BEGIN Passage for review

Author:  MHTS [ Thu Feb 05, 2015 3:48 pm ]
Post subject:  Re: PID Control

Since the compass is an absolute heading device and you have set the PIDCTRLO_ABS_SETPT option, you need to specify absolute heading you want the robot to turn, not relative. If you want to turn 90 degrees from your current heading, you need to:
Code:
                case SMSTATE_STARTED + 1:
                    // Turn right 90 degrees.
                    PIDDriveSetTarget(g_pidDrive,
                                      0.0,
                                      CompassGetHeading(g_compass) + 90.0,
                                      false,
                                      &g_autoSM,
                                      EVTTYPE_PIDDRIVE);
                    // Tell state machine to wait until done.

END Passage for review
BEGIN Available data

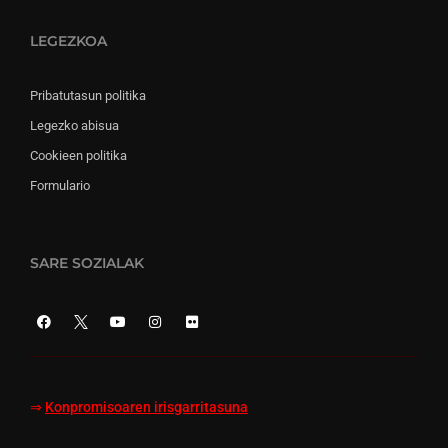
LEGEZKOA
Pribatutasun politika
Legezko abisua
Cookieen politika
Formulario
SARE SOZIALAK
⇒
Konpromisoaren irisgarritasuna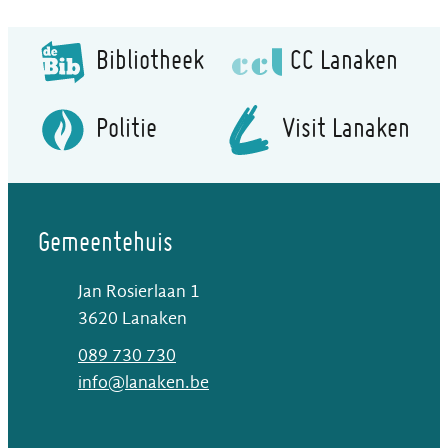
Bibliotheek
CC Lanaken
Politie
Visit Lanaken
Gemeentehuis
Jan Rosierlaan 1
,
3620
Lanaken
T
089 730 730
E-mail
info
@
lanaken.be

END Available data

◆ **Activity**: Write out the portion of the forum reply on PID heading control from "PIDDriveSetTar" to "wait until done.", copying every character without change.

◆ **Task output**:
PIDDriveSetTarget(g_pidDrive,
                                      0.0,
                                      CompassGetHeading(g_compass) + 90.0,
                                      false,
                                      &g_autoSM,
                                      EVTTYPE_PIDDRIVE);
                    // Tell state machine to wait until done.